Americans spend hundreds of hours and thousands of dollars per year to wake up early and sit in traffic. That’s the truth, as the average American is forced to spend an average of 234 hours and $8,189 commuting yearly.
Those statistics come from a study from Clever Real Estate, which found that while commuting is a nationwide drag, some parts of the country enjoy better – and worse – commutes compared to the norm.
The study considered hours lost to traffic, the percentage of workers who work remotely, public transit availability, the time it takes to get to work, fuel and maintenance costs, and the condition of local roads, among other factors. Overall, the study found that the worst commuting cities in America are largely in the South and West – with less onerous commutes to be found in the North and Midwest.
Six of the 10 Worst American Commuting Cities Are in the South and West
Where bad commutes are concerned, the southern and western regions of the country have the unfortunate designation of being traffic-choked time sucks.
Of the 10 worst cities for American commuters, six are in Texas, Georgia, California, or Florida. Both Texas and California have two cities that are miserable for commuters: Houston and Dallas for Texas, and Los Angeles and Riverside for California. Also among the worst commuting cities in the country are sun-splashed Atlanta and Miami.
Living in one of the worst American cities for commuters has real costs for residents. Commuters in the bottom 10 cities spend, on average, 26% more of their income on commutes than the average U.S. commuter. Commuters in the bottom 10 cities also spend 17% more than the average American on fuel and 73% more on their insurance premiums.
Just consider some of the lowlights of the bottom 10 commuting cities. In Los Angeles, a commuter will lose an average of 95 hours to traffic, nearly double the national average of 51 hours. In Dallas, fuel costs run $978 – $215 more than the national average. In Miami, the average insurance premium clocks in at $3,938 – more than double the national average of $1,759.
In some of the cities ranked among the U.S.’s worst to commute, the method of transportation commuters choose can radically impact their experience. For example, New York is ranked the ninth worst commuting city, in large part because its residents lose 117 annual hours to traffic – the second-worst mark in the country. On the other hand, New York has the best public transit score in the country, with a glittering 89 out of 100.
Houston’s High Commuting Costs and Poor Roads Make it the Worst Place in America to Commute
According to Clever’s study, there’s no worse place to be an American commuter than Houston.
Texas may be known for energy production, but the average worker in Houston spends $933 per year on fuel – 22% more than the American average. After breaking the bank to fill up their tanks, Houstonians don’t have smooth driving ahead, as major roads in Houston are 53% more likely to be in poor condition than those in a typical American city.

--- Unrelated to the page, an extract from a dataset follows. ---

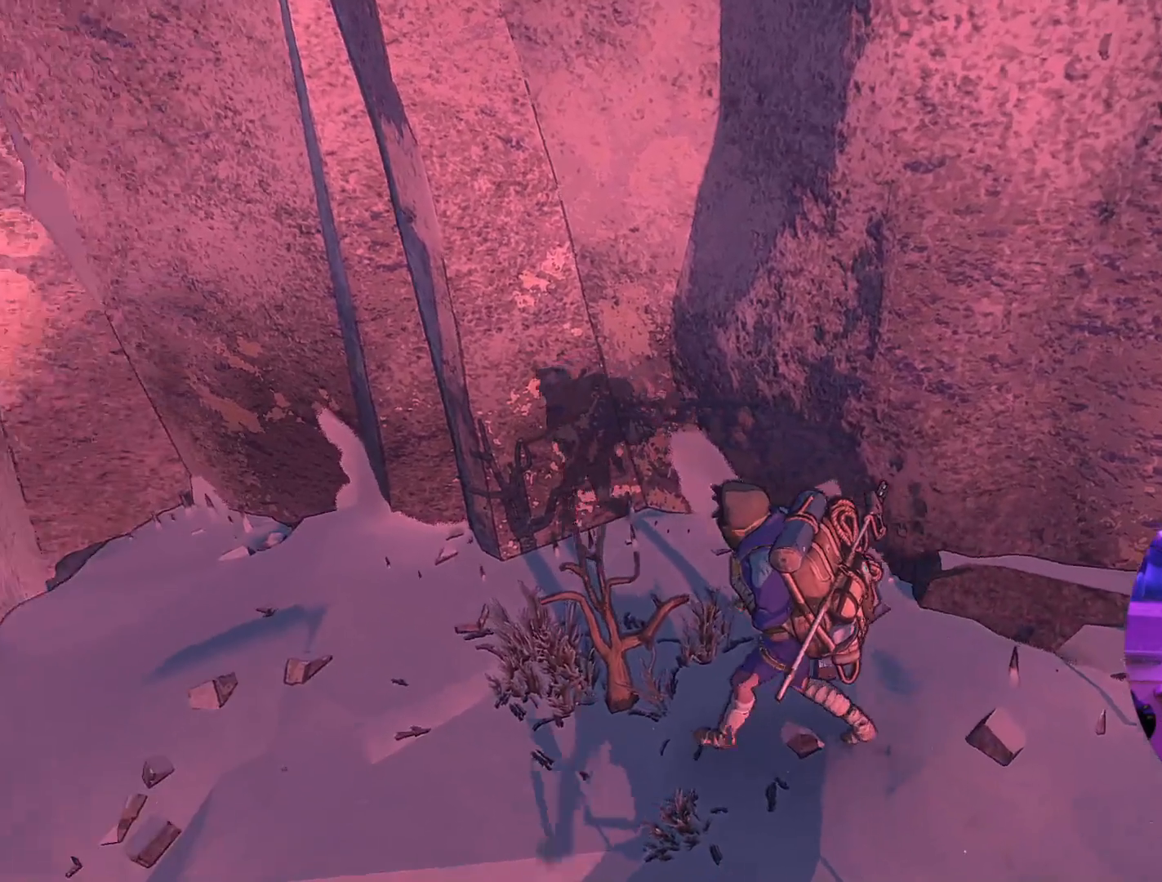
{"buttons": [], "left_stick": "up-left", "right_stick": "center", "events": [[233, "left_stick", "up-left"], [233, "right_stick", "up-left"], [450, "right_stick", "center"]]}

Perhaps most unfortunate of all is that despite high property values, most people in Houston don’t have good options to avoid high fuel costs and crumbling roads when they commute. The study found Houston to have a poor public transit score of 36 – significantly lower than the average score of 42.
Quick Commutes, Low Costs, Limited Traffic Typify Best American Commuting Cities
Americans seeking opportunity were once told to “go West, young man.” Americans seeking a positive commuting experience should take different advice, and go to the North and Midwest.
According to the study, seven of the 10 best commuting cities in the U.S. are in the North or Midwest. Ohio alone has three of the 10 best American commuting cities in Columbus, Cleveland, and Cincinnati.
Cities in the North and Midwest tend to stand out on two commuting factors. The first is price. Low costs are enjoyable in all facets of life – from groceries to childcare to real estate – and many cities in the North and Midwest have low commuting costs.
Consider Columbus, in which the annual car insurance premium is $1,350, compared to the $1,759 national average. In Milwaukee, commuters spend $603 yearly on fuel – $160 less than the average American city. Cincinnati’s commuters keep more of their money in their pocket, retaining $754 more dollars every year than the average commuter in the U.S.
The second reason the North and Midwest offer pleasant commutes is saving time. Commuters in these regions spend less time in traffic. Throughout much of the North and Midwest, average one-way commutes are under 30 minutes. In Buffalo, the average one-way commute is only 22 minutes – a big part of why the City of Good Neighbors is the second-rated commuter city in the U.S.
The top-ranked city in the study, Salt Lake City, isn’t in the North or Midwest. Like other cities in the West and South with favorable commuter rankings, Salt Lake City is boosted in the study by the fact that many workers don’t commute at all. 12.5% of workers in Salt Lake City work from home – 29% more than workers in the average American city.